Ok so you have the wrong media, backwards, impeding your flow AND you have loops in your line AND you didn't prime it properly.

We now know why you are gurgling.

I'm glad we sorted this out


----------



## Brian (Mar 14, 2006)

So how is the media supposed to be positioned and how is the filter supposed to be primed?

Its weird cause it worked for about a month without any problems until last night.


----------



## Pablo (Mar 27, 2006)

Brian said:


> So how is the media supposed to be positioned and how is the filter supposed to be primed?
> 
> Its weird cause it worked for about a month without any problems until last night.
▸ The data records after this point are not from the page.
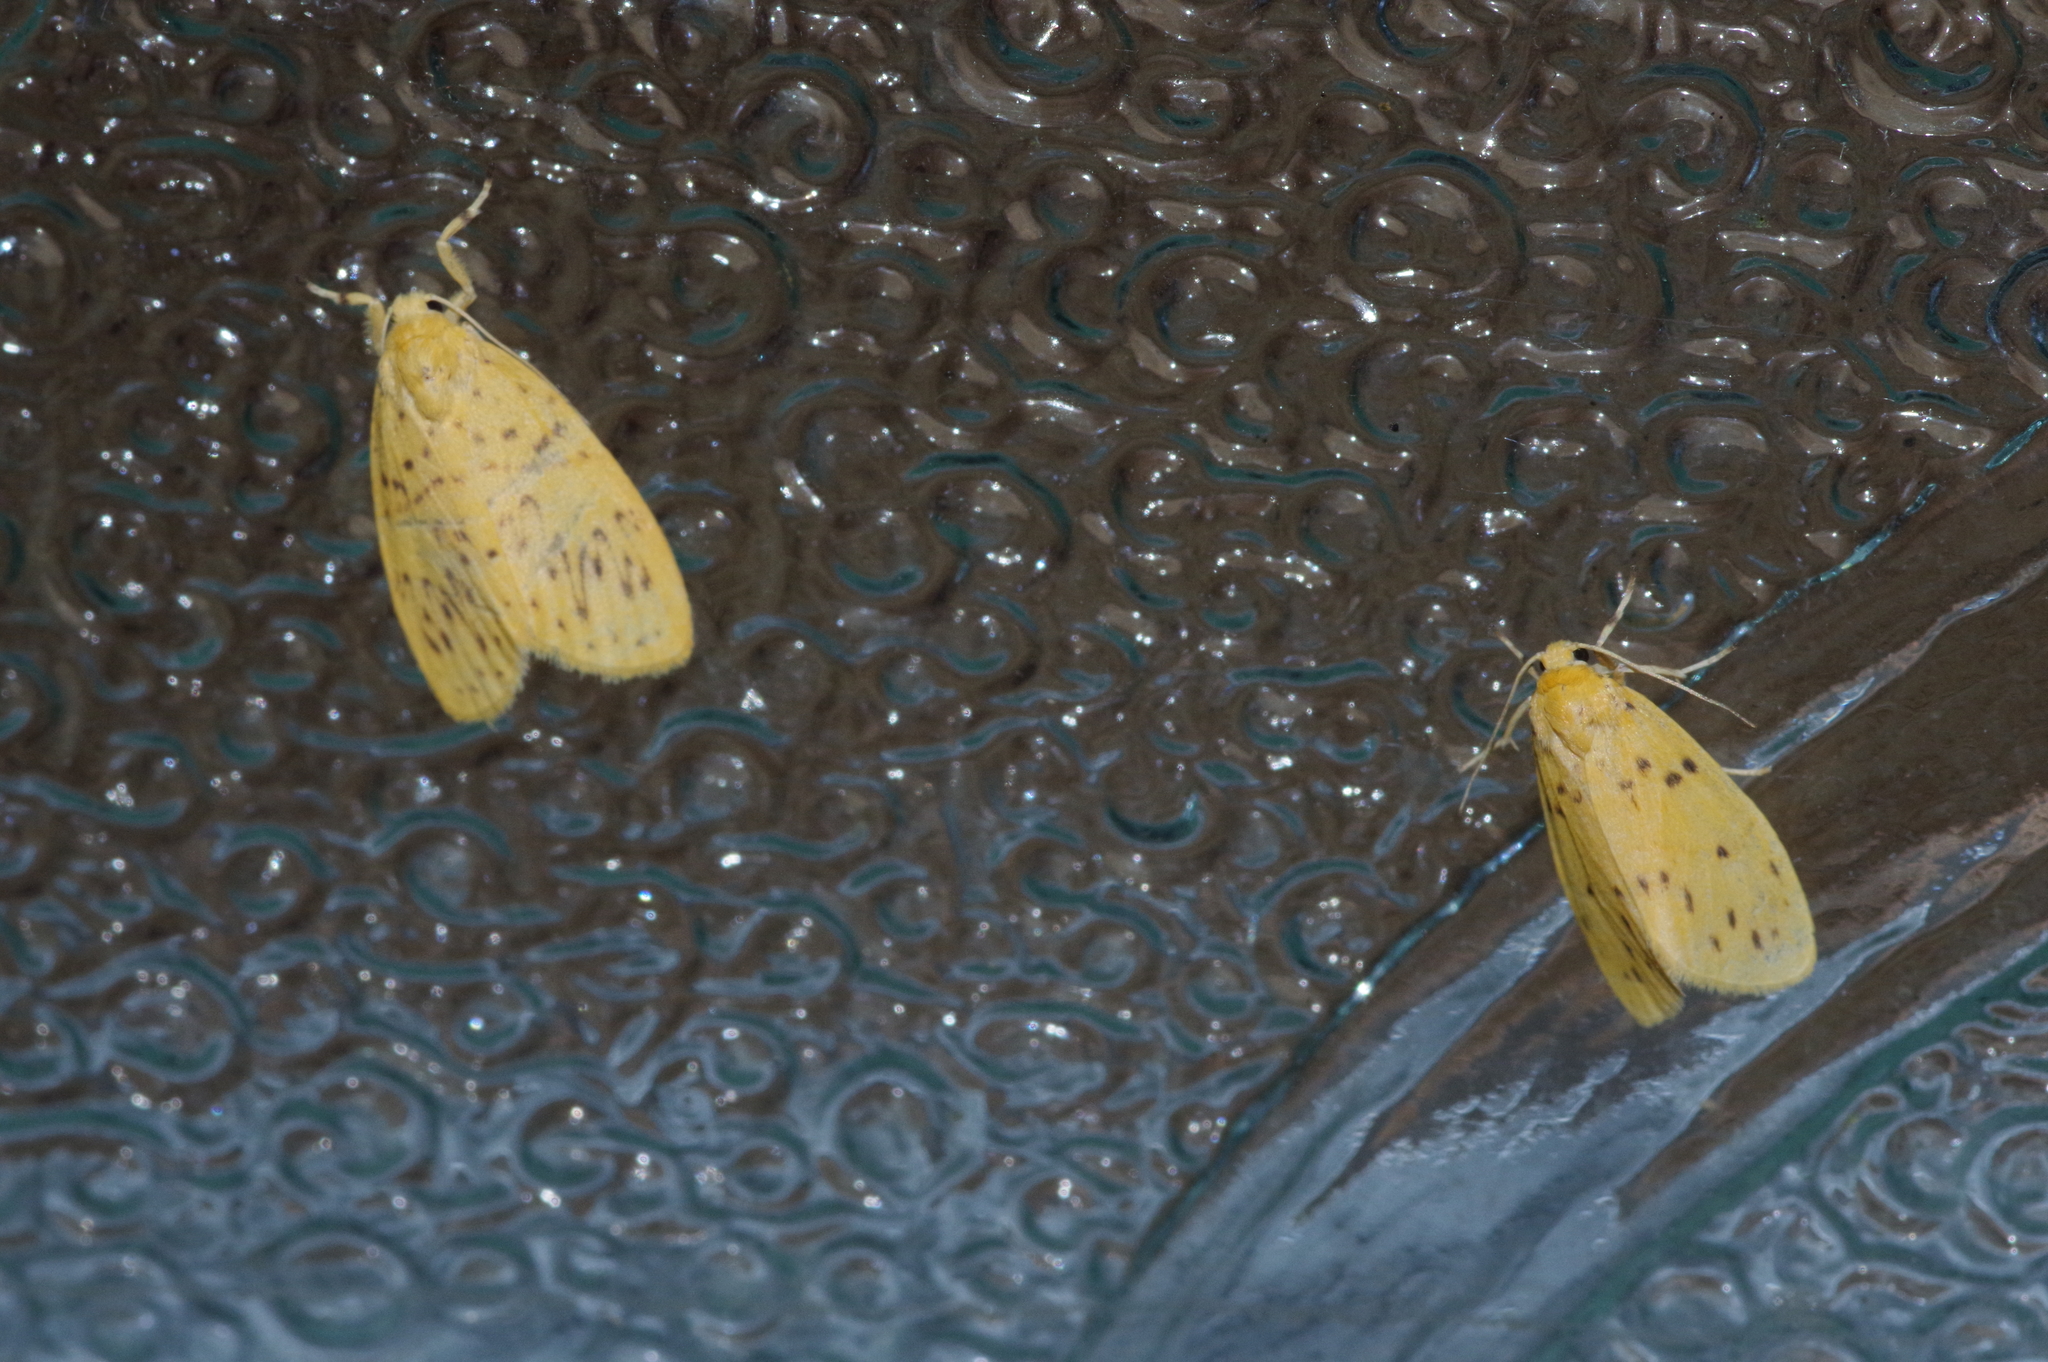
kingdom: Animalia
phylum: Arthropoda
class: Insecta
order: Lepidoptera
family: Erebidae
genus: Huangilene
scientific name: Huangilene alikangiae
The air waits until you really need to sleep and are nervous one night then BAM it starts to get on your back

Just read eheims instructions on their site or look at pics on google.

the priming, same thing.


----------



## Chris S (Dec 19, 2007)

I`d suggest fixing the media inside.

Take a look at this article: http://www.rexgrigg.com/Eheim Classic Canister instructions.htm

Also, it could be that the O-ring isn`t tight, or that you need a new one.


----------



## APB_admin (Mar 4, 2008)

How old is the Eheim your talking about? My fluva 405 works absolutely fine and I've had it for about 6 months now. No problems.
________
Stratosphere


----------



## Pablo (Mar 27, 2006)

APB_admin said:


> How old is the Eheim your talking about? My fluva 405 works absolutely fine and I've had it for about 6 months now. No problems.


That's a young age for a canister.

Eheim classics are expected to kick for 10 years minimum


----------